WHAT YOU ARE ASKED TO DO: Update the lines below by replacing "darktable history" with "processing history" wherever it occurs, keeping everything else unchanged. Leave the pictures out of your answer.

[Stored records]
--*--
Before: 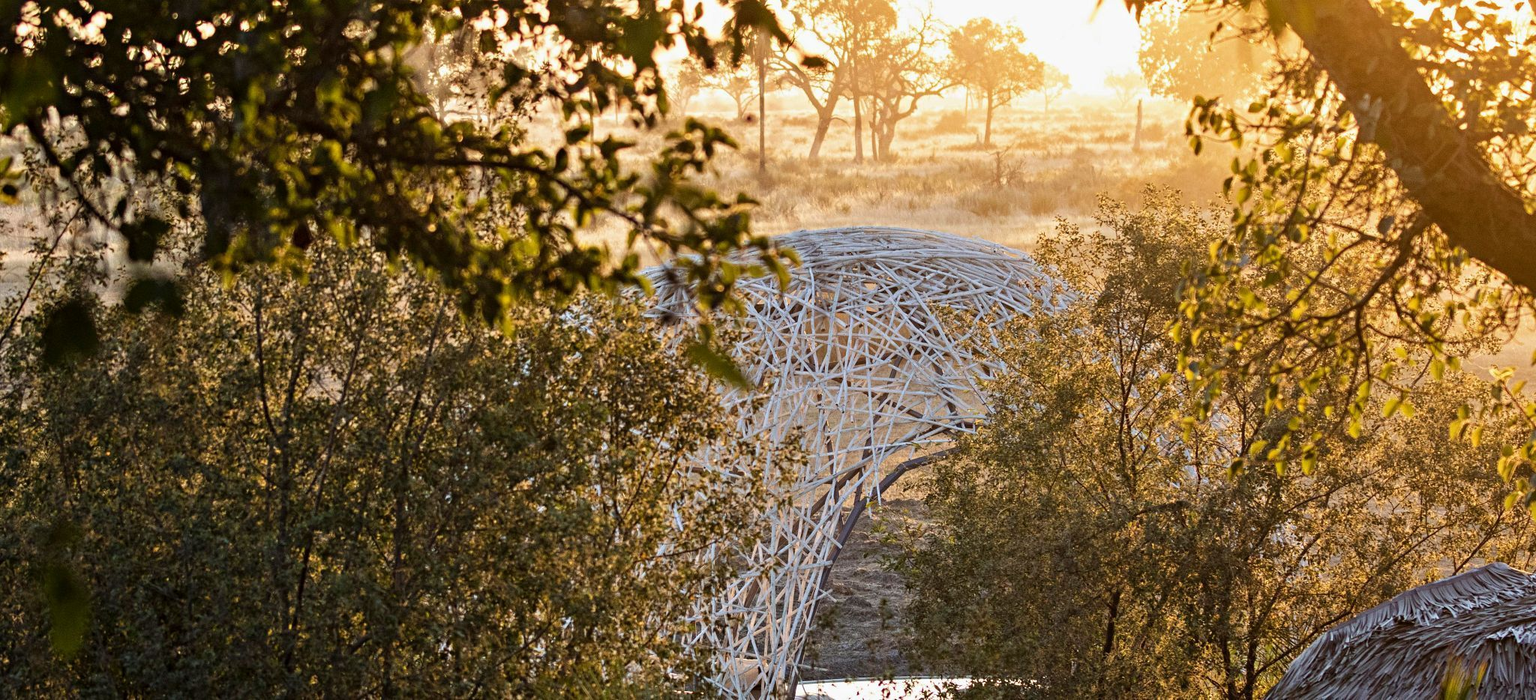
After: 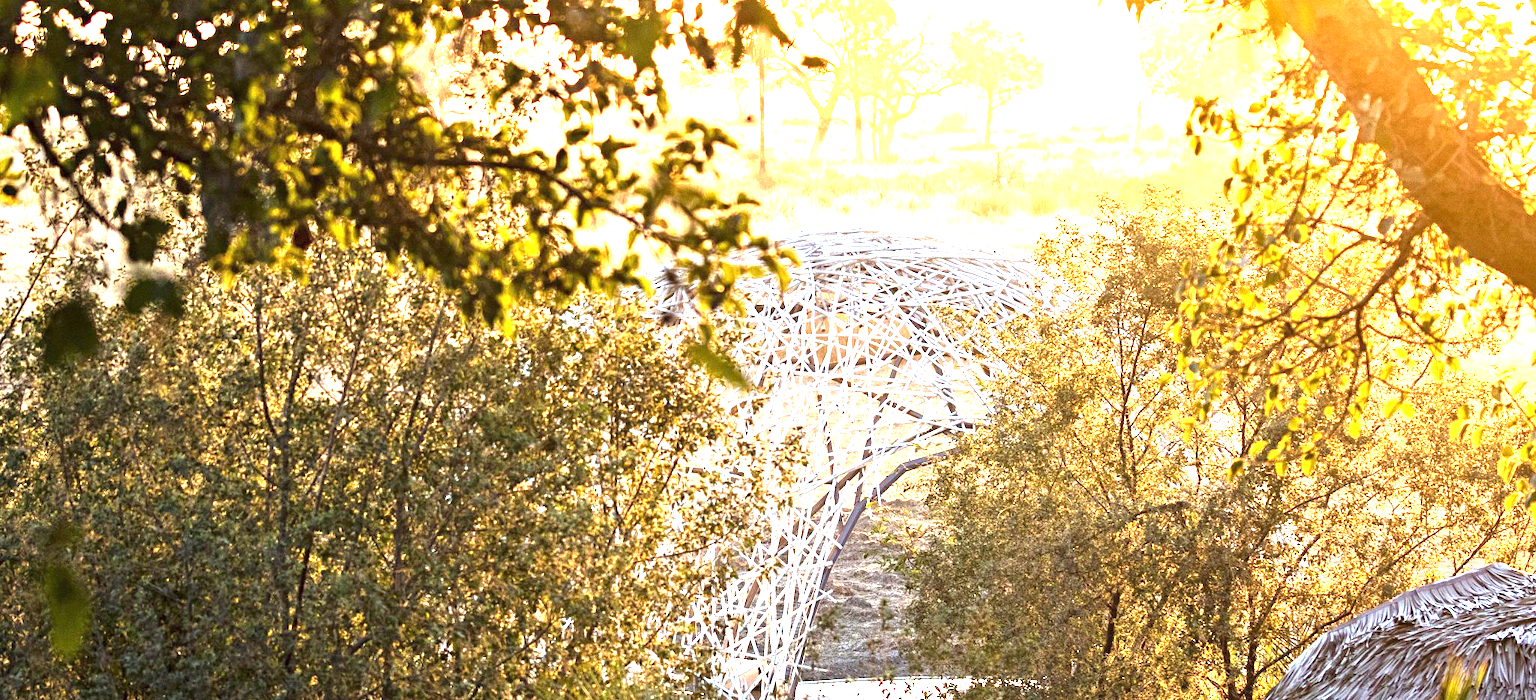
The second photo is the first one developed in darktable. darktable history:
exposure: black level correction 0, exposure 2 EV, compensate highlight preservation false
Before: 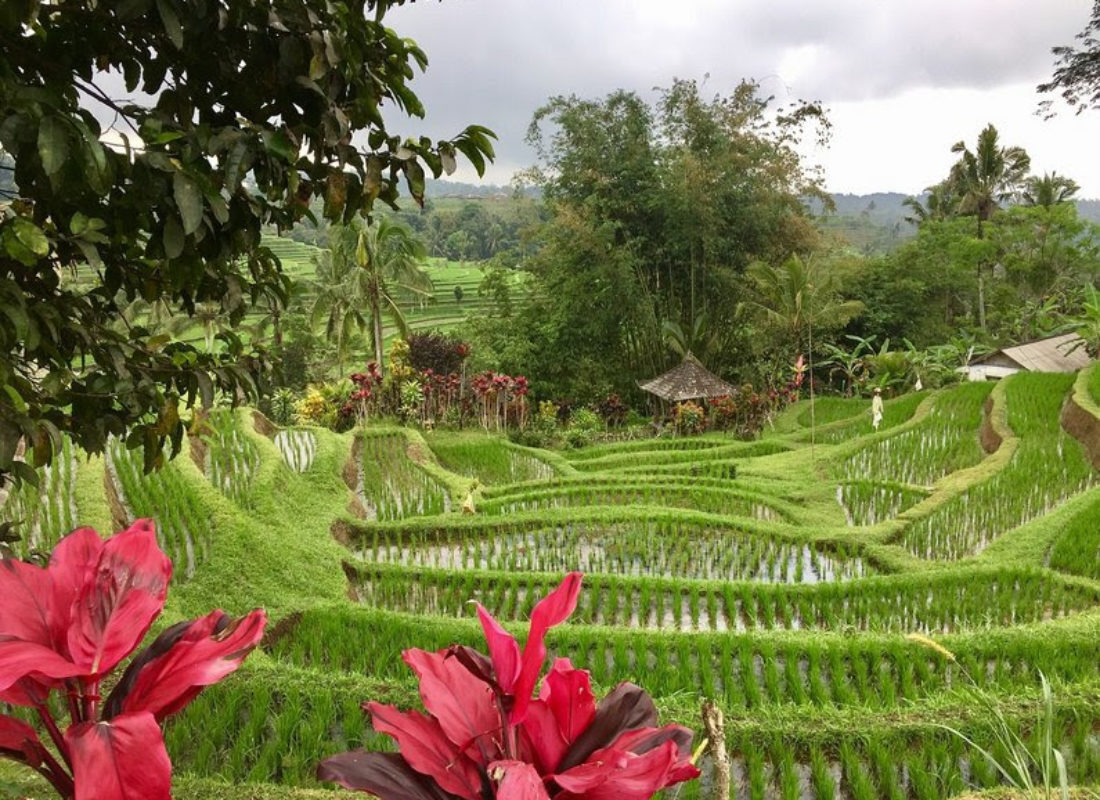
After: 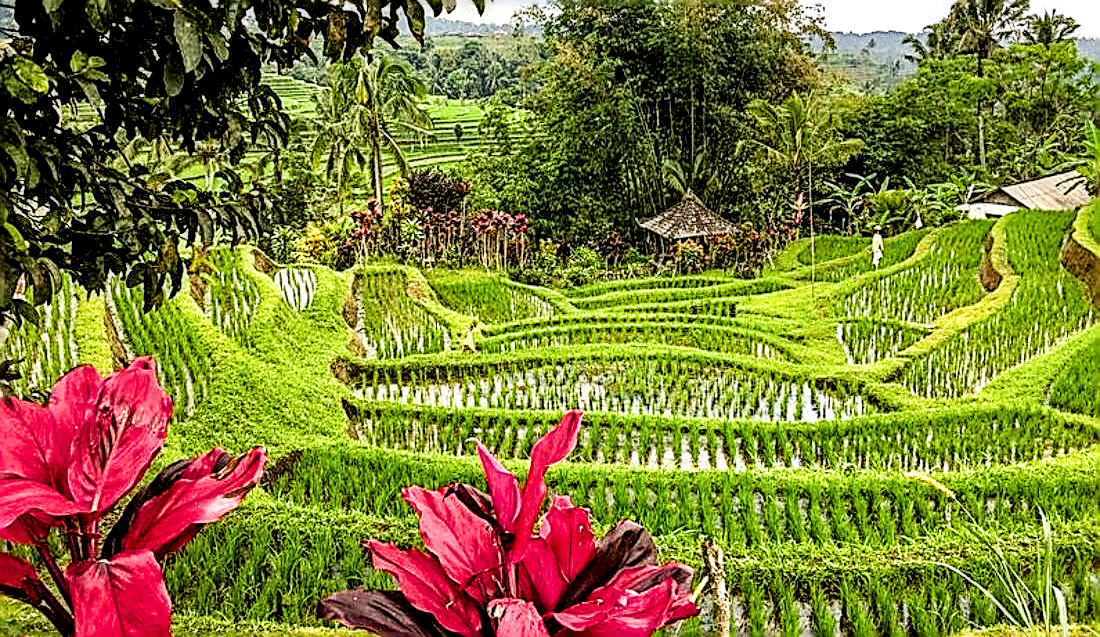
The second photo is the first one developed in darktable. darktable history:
haze removal: compatibility mode true, adaptive false
crop and rotate: top 20.301%
exposure: black level correction 0, exposure 0.695 EV, compensate highlight preservation false
color balance rgb: perceptual saturation grading › global saturation 31.209%
filmic rgb: black relative exposure -5.12 EV, white relative exposure 3.96 EV, hardness 2.89, contrast 1.298, highlights saturation mix -29.19%
sharpen: amount 1.993
shadows and highlights: shadows 30.89, highlights 0.872, soften with gaussian
local contrast: highlights 22%, shadows 72%, detail 170%
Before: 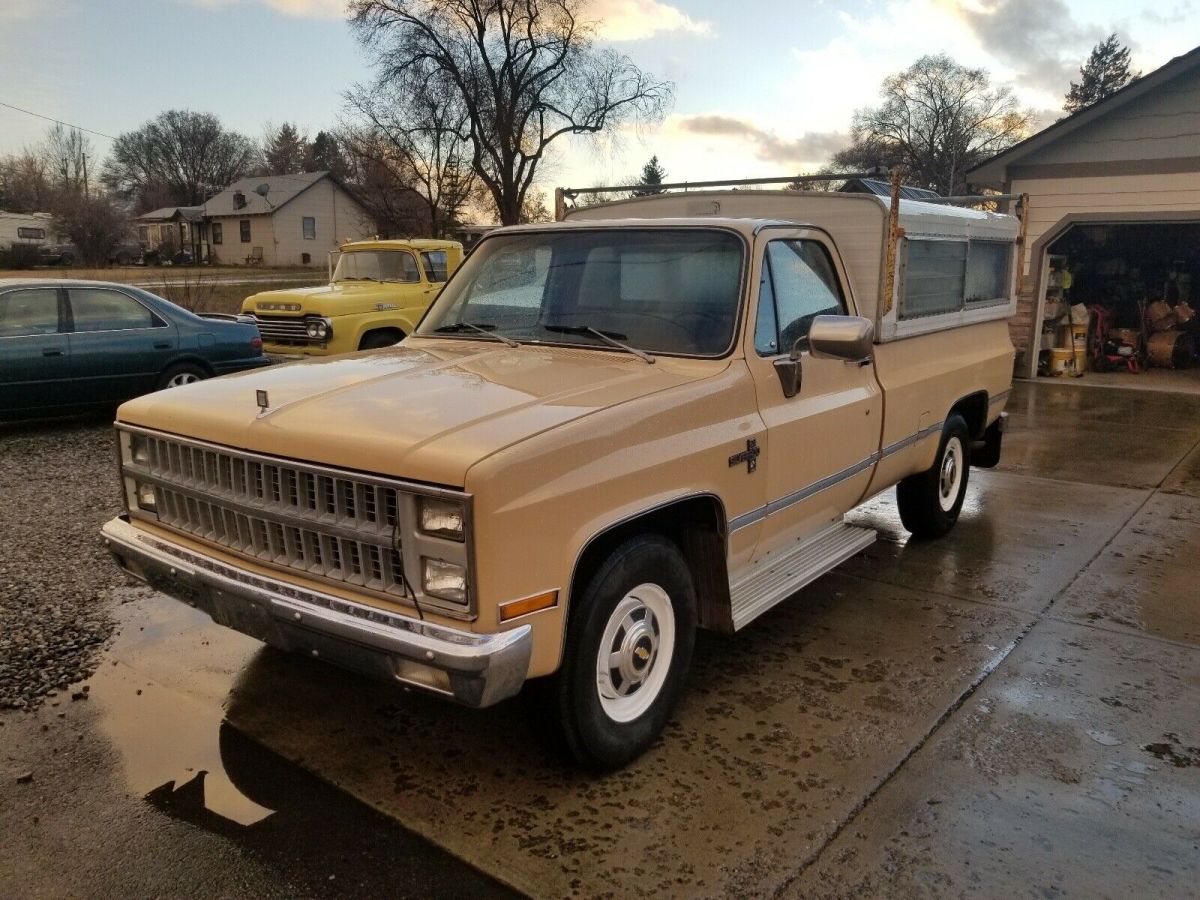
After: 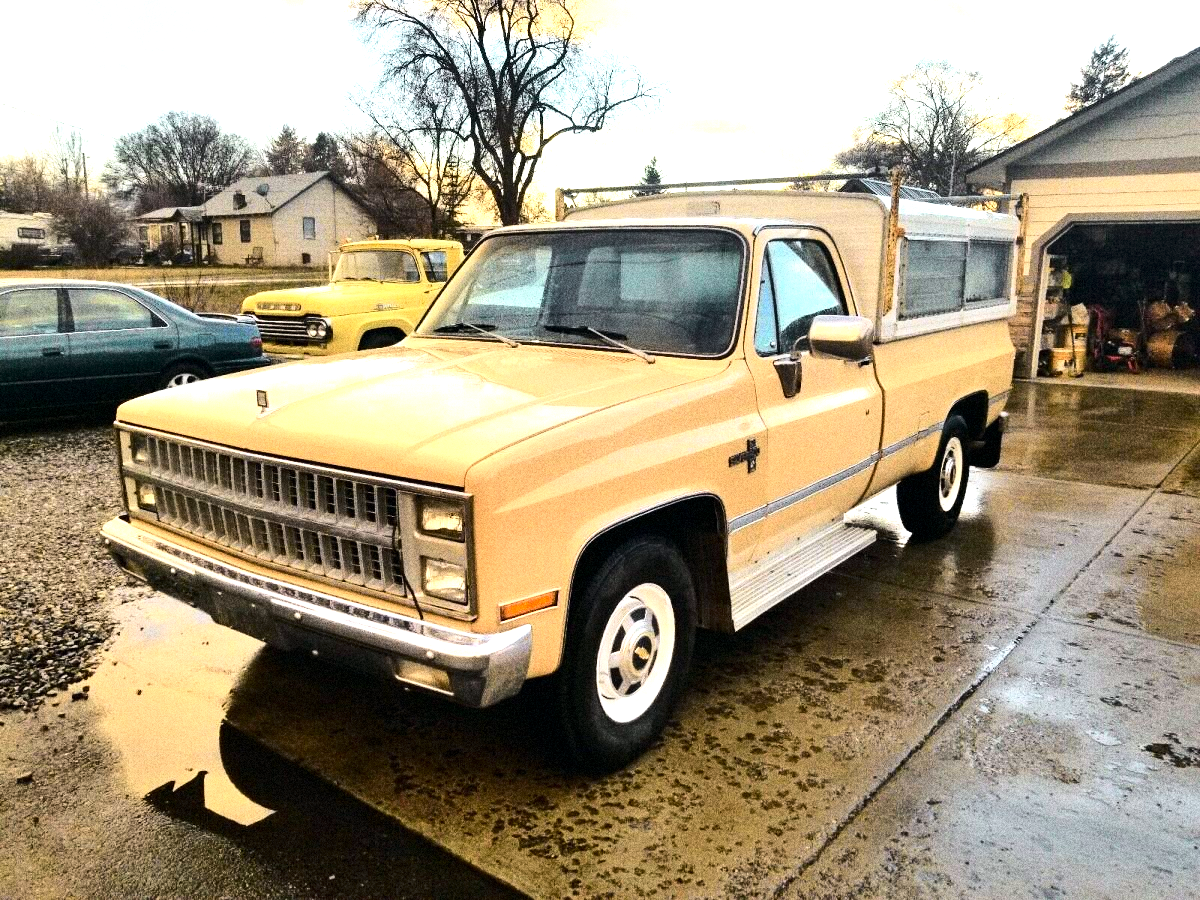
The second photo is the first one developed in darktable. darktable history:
color balance: output saturation 110%
tone curve: curves: ch0 [(0, 0) (0.035, 0.017) (0.131, 0.108) (0.279, 0.279) (0.476, 0.554) (0.617, 0.693) (0.704, 0.77) (0.801, 0.854) (0.895, 0.927) (1, 0.976)]; ch1 [(0, 0) (0.318, 0.278) (0.444, 0.427) (0.493, 0.488) (0.508, 0.502) (0.534, 0.526) (0.562, 0.555) (0.645, 0.648) (0.746, 0.764) (1, 1)]; ch2 [(0, 0) (0.316, 0.292) (0.381, 0.37) (0.423, 0.448) (0.476, 0.482) (0.502, 0.495) (0.522, 0.518) (0.533, 0.532) (0.593, 0.622) (0.634, 0.663) (0.7, 0.7) (0.861, 0.808) (1, 0.951)], color space Lab, independent channels, preserve colors none
tone equalizer: -8 EV -0.75 EV, -7 EV -0.7 EV, -6 EV -0.6 EV, -5 EV -0.4 EV, -3 EV 0.4 EV, -2 EV 0.6 EV, -1 EV 0.7 EV, +0 EV 0.75 EV, edges refinement/feathering 500, mask exposure compensation -1.57 EV, preserve details no
grain: coarseness 14.49 ISO, strength 48.04%, mid-tones bias 35%
exposure: black level correction 0, exposure 1.1 EV, compensate highlight preservation false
--*--
SOLUTION FOR THIS PROBLEM:
Before: 
After: 
The second photo is the first one developed in darktable. processing history:
exposure: black level correction 0, exposure 2 EV, compensate highlight preservation false
Before: 
After: 
The second photo is the first one developed in darktable. processing history:
haze removal: compatibility mode true, adaptive false
crop and rotate: top 20.301%
exposure: black level correction 0, exposure 0.695 EV, compensate highlight preservation false
color balance rgb: perceptual saturation grading › global saturation 31.209%
filmic rgb: black relative exposure -5.12 EV, white relative exposure 3.96 EV, hardness 2.89, contrast 1.298, highlights saturation mix -29.19%
sharpen: amount 1.993
shadows and highlights: shadows 30.89, highlights 0.872, soften with gaussian
local contrast: highlights 22%, shadows 72%, detail 170%
Before: 
After: 
The second photo is the first one developed in darktable. processing history:
color balance: output saturation 110%
tone curve: curves: ch0 [(0, 0) (0.035, 0.017) (0.131, 0.108) (0.279, 0.279) (0.476, 0.554) (0.617, 0.693) (0.704, 0.77) (0.801, 0.854) (0.895, 0.927) (1, 0.976)]; ch1 [(0, 0) (0.318, 0.278) (0.444, 0.427) (0.493, 0.488) (0.508, 0.502) (0.534, 0.526) (0.562, 0.555) (0.645, 0.648) (0.746, 0.764) (1, 1)]; ch2 [(0, 0) (0.316, 0.292) (0.381, 0.37) (0.423, 0.448) (0.476, 0.482) (0.502, 0.495) (0.522, 0.518) (0.533, 0.532) (0.593, 0.622) (0.634, 0.663) (0.7, 0.7) (0.861, 0.808) (1, 0.951)], color space Lab, independent channels, preserve colors none
tone equalizer: -8 EV -0.75 EV, -7 EV -0.7 EV, -6 EV -0.6 EV, -5 EV -0.4 EV, -3 EV 0.4 EV, -2 EV 0.6 EV, -1 EV 0.7 EV, +0 EV 0.75 EV, edges refinement/feathering 500, mask exposure compensation -1.57 EV, preserve details no
grain: coarseness 14.49 ISO, strength 48.04%, mid-tones bias 35%
exposure: black level correction 0, exposure 1.1 EV, compensate highlight preservation false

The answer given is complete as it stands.